IN A surprising move yesterday, Labour’s Brexit spokesman Keir Starmer seemed to suggest a Jeremy Corbyn-led government would seek to keep the UK in the EU’s single market and customs union.
Starmer said a Labour administration would first back a much longer transition period after Britain formally quits the bloc in 2019, and then also look at creating a new Norway-style deal to keep Britain in the single market without being a member of the EU.
The proposals mark a significant change for the party, which had until recently been supportive of much of the Tory Brexit plans.
Writing in a Sunday newspaper, Starmer said the condition for Britain signing up to permanent single market and customs union membership would be the EU effectively allowing the UK to opt out of freedom of movement.
Michel Barnier, the EU’s chief Brexit negotiator, has previously suggested this was not possible: "The single market and its four freedoms are indivisible – cherry-picking is not an option,” he said last December.
The SNP called on Labour to stop pussyfooting about and just agree to keep Scotland in the single market permanently.
Starmer did not provide a time-frame for transition, saying only that it would be “as short as possible, but as long as is necessary” and would be time-limited in order to prevent it becoming “a kind of never-ending purgatory”.
He wrote: “Labour would seek a transitional deal that maintains the same basic terms that we currently enjoy with the EU.
“That means we would seek to remain in a customs union with the EU and within the single market during this period.
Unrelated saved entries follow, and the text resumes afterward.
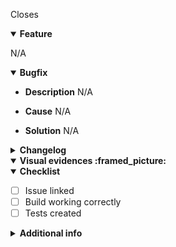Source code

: Closes

<details open> 
  <summary>
    <b>Feature</b>
  </summary>

N/A
</details>

<details open> 
  <summary>
    <b>Bugfix</b>
  </summary>

- **Description**
  N/A

- **Cause**
  N/A

- **Solution**
  N/A

</details>

<details> 
  <summary>
    <b>Changelog</b>
  </summary>
N/A
</details>

<details open> 
  <summary>
    <b>Visual evidences :framed_picture:</b>
  </summary>

</details>

<details open> 
  <summary>
    <b>Checklist</b>
  </summary>

- [ ] Issue linked
- [ ] Build working correctly
- [ ] Tests created

</details>

<details> 
  <summary>
    <b>Additional info</b>
  </summary>
N/A
</details>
It means we would abide by the common rules of both.”
Effectively, that means the UK would accept the jurisdiction of the European Court of Justice, allow complete freedom of movement, and pay into the EU budget.
Earlier this month, International Trade Secretary Liam Fox and Chancellor Philip Hammond said in a joint column that they accepted there would need to be a transition period after Brexit actually happens, but insisted the UK would be outside the customs union during this time so it could strike trade deals with non-EU countries.
The SNP’s Stephen Gethins said it was good news that Labour, who backed the triggering of Article 50 earlier this year, were “slowly coming round” to the damage “an extreme Tory Brexit” would do to the country.
“Labour MPs should have the courage of their convictions and back continued membership of the European single market, period. Not on a transitional basis but as a long-term means to ensure our economy doesn’t suffer the harmful, chaotic effects of being isolated from the world’s largest trading bloc.”
Corbyn, whose week-long tour of Scotland ends today, could face a backlash from some of the party’s traditional voters, about 35 per cent of whom backed a Leave vote.
Speaking during an event at the Edinburgh Fringe yesterday afternoon, the Labour leader said: “There has to be an arrangement in the long term with Europe which is one of tariff-free trade access to Europe that gives protection of the rights, regulations and gains we’ve made from Europe on workers’ rights as well as protection of consumer rights and continued membership of the European institutions, particularly the European Court of Human Rights, but there are many others as well.”
Pro-Brexit group Labour Leave did not welcome the announcement. “Single Market membership is EU membership in all but name,” it tweeted.